Thursday, March 12


The Russian government on Thursday ordered travel companies to provide refunds to Russians whose trips to the Middle East have been canceled due to the Iran war.

Prime Minister Mikhail Mishustin signed a decree directing travel companies to use cash in their liability reserves to ensure consumer refunds for trips to 10 Middle East countries that were supposed to take place between Feb. 28 and March 31.

Mishustin signed a second decree that allows companies to defer legally required contributions to their liability reserves in the first quarter of 2026 given the ongoing disruptions to global travel due to hostilities in the region. Companies can now make those payments between April 15 and June 15.

“We expect this measure to support the industry and help tens of thousands of our citizens whose trips were disrupted,” Mishustin said at a cabinet meeting.

Russian travel companies are estimated to have lost around 3 billion rubles ($37 million) in the first 10 days of the war in the Middle East as they scrambled to evacuate 46,000 people from the Persian Gulf region. Roughly half of those people purchased travel packages.

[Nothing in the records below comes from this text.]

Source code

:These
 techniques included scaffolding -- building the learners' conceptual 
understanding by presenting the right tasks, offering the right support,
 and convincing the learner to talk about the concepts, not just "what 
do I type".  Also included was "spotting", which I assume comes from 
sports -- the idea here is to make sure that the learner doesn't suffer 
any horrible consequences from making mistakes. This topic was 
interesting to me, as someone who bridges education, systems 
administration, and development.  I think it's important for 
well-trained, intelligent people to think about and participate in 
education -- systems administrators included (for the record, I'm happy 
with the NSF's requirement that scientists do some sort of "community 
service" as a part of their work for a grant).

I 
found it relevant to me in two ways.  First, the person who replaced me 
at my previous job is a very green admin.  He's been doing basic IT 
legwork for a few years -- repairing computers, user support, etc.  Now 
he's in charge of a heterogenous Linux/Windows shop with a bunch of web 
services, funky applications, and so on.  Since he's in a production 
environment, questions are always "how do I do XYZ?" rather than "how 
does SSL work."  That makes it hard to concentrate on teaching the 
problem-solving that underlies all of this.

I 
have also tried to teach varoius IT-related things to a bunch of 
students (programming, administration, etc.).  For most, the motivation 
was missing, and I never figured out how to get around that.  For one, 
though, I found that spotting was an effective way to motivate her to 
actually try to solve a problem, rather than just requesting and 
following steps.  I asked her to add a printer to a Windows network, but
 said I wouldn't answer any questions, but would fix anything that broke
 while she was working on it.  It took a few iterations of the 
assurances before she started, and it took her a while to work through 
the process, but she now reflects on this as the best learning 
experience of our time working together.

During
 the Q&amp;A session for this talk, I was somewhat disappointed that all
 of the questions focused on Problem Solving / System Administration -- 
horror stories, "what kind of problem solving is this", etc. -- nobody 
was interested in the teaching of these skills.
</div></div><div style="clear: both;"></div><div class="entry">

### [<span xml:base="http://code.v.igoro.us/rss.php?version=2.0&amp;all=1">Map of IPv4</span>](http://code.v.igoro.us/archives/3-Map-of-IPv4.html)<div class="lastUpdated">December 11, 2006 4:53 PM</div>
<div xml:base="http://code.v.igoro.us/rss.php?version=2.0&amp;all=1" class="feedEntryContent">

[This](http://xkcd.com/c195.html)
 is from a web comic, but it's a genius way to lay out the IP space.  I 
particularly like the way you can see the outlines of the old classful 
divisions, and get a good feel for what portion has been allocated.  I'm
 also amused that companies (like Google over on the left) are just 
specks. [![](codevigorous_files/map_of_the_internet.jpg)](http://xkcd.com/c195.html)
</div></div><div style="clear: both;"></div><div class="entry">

The Middle East has become a major travel destination for Russians in recent years, largely due to European restrictions on air travel to and from Russia, as well as bans on issuing tourist visas to Russian nationals.

According to the FSB border service, Russians made 13.4 million tourist trips abroad last year, including 4.6 million to Turkey and 1.7 million to the UAE, the country’s second-most popular destination.